**PASSAGE SHOWN:**
________________________________________

American named passenger trains (1936–1959)

Mercury was the name used by the New York Central Railroad for a family of daytime streamliner passenger trains operating between midwestern cities. The Mercury train sets were designed by the noted industrial designer Henry Dreyfuss, and are considered a prime example of Streamline Moderne design. The success of the Mercury led to Dreyfuss getting the commission for the 1938 redesign of the NYC's flagship, the 20th Century Limited, one of the most famous trains in the United States of America.

The first Mercury, operating on a daily roundtrip between Cleveland and Detroit, was introduced on July 15, 1936. (Note: July 13 according to Cook.) The Chicago Mercury, between Chicago and Detroit, and the Cincinnati Mercury, between Cincinnati and Detroit, followed. The Mercurys lasted until the 1950s, with the final survivor, the original Cleveland Mercury, making its last run on July 11, 1959.

A fourth train, the James Whitcomb Riley between Chicago and Cincinnati, used the same design for its train sets and is considered part of the Mercury family, although it did not bear the Mercury name. The Riley debuted in 1941 and lasted into the Amtrak era, though no longer a streamliner.

________________________________________

Saved entries
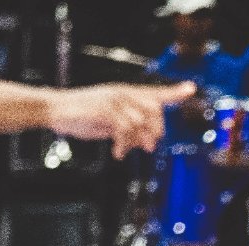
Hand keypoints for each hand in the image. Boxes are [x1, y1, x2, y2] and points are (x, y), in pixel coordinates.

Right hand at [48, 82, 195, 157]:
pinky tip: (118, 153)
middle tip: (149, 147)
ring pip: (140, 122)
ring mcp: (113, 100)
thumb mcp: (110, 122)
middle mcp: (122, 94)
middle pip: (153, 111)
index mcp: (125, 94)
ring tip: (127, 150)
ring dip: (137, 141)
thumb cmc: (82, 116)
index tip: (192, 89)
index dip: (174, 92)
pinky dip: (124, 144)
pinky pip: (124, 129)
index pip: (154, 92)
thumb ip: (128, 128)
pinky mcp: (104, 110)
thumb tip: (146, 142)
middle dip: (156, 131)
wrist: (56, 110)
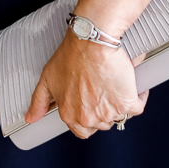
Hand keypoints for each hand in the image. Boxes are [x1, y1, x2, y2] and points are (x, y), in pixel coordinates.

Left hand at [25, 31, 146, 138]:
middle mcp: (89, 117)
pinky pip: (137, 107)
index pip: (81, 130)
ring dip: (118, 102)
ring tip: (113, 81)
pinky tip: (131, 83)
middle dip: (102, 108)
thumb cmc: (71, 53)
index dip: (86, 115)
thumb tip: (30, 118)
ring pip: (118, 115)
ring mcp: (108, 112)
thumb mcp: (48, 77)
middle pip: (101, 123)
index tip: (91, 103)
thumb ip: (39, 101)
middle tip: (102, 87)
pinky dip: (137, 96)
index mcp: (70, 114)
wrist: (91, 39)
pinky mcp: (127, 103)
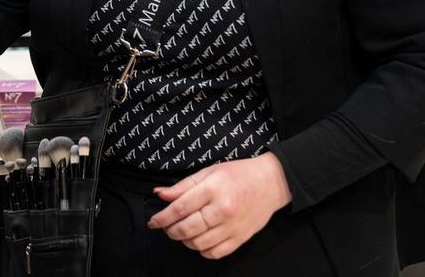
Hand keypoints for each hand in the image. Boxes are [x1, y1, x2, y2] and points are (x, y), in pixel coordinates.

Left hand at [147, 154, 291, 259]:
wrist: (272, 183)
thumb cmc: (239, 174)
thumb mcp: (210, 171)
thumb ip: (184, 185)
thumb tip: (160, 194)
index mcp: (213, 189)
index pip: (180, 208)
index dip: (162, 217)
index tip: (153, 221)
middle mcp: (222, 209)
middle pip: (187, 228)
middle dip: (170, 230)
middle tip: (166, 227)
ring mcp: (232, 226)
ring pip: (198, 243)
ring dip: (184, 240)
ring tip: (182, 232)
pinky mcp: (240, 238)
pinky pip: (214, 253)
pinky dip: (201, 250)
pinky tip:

________________________________________

**PROBLEM TO WORK ON:** Rewrite the stretch of the Mercury passage from "American named passenger" through "States of America.", changing "industrial designer" to "product designer". The saved entries have no connection to the Mercury passage.

**YOUR RESPONSE:**
American named passenger trains (1936–1959)

Mercury was the name used by the New York Central Railroad for a family of daytime streamliner passenger trains operating between midwestern cities. The Mercury train sets were designed by the noted product designer Henry Dreyfuss, and are considered a prime example of Streamline Moderne design. The success of the Mercury led to Dreyfuss getting the commission for the 1938 redesign of the NYC's flagship, the 20th Century Limited, one of the most famous trains in the United States of America.